→ **EXERCISE REQUIREMENTS**: Take each line of the data that contains the string "sudo" and copy it.

→ **MATERIAL TO PROCESS**:
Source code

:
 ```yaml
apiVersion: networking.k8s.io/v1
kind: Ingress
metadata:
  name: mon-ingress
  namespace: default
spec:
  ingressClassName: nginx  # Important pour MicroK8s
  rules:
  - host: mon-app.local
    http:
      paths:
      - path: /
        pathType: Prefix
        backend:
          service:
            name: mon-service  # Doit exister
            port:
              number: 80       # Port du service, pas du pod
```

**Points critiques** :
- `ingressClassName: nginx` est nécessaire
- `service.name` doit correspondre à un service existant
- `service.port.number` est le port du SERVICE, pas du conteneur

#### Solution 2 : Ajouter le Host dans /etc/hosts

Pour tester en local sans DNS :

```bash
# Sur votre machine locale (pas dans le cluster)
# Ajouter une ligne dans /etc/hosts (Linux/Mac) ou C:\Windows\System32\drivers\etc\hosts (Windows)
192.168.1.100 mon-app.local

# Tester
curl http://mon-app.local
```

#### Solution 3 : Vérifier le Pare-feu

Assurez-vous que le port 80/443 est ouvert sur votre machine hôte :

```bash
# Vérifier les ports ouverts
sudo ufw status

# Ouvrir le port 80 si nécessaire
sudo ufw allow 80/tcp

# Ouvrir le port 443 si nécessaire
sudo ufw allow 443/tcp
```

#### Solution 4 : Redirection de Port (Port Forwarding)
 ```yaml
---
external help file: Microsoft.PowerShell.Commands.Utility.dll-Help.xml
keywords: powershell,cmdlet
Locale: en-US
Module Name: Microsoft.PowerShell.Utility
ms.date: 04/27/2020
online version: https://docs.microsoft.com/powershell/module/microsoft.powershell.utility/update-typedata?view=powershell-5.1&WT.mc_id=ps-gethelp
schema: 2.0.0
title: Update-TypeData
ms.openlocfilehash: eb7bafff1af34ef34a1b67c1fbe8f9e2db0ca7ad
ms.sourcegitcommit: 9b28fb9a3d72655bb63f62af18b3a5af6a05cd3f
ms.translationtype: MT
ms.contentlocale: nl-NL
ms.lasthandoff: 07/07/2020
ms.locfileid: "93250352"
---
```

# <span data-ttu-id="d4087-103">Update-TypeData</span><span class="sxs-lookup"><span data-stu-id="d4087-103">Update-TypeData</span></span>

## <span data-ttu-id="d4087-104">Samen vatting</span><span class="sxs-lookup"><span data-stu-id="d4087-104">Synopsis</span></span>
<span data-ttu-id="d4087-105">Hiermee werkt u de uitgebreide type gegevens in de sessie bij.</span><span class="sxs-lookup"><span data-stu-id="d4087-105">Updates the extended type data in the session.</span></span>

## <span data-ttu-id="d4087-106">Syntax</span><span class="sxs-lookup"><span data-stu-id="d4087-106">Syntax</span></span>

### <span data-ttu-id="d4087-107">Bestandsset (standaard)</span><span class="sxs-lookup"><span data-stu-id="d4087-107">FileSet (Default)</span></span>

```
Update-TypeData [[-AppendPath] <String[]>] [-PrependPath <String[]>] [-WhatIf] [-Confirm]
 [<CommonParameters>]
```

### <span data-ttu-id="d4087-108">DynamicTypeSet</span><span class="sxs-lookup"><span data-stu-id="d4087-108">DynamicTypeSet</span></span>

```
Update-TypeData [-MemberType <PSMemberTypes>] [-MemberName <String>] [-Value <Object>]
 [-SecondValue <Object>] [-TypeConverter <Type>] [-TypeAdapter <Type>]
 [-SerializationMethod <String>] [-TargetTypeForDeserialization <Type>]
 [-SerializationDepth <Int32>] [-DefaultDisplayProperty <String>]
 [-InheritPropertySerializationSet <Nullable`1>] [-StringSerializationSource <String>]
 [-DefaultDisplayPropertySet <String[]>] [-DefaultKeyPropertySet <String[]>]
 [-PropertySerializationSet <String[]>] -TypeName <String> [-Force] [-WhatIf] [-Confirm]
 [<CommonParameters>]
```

→ **RESULT**:
sudo ufw status
sudo ufw allow 80/tcp
sudo ufw allow 443/tcp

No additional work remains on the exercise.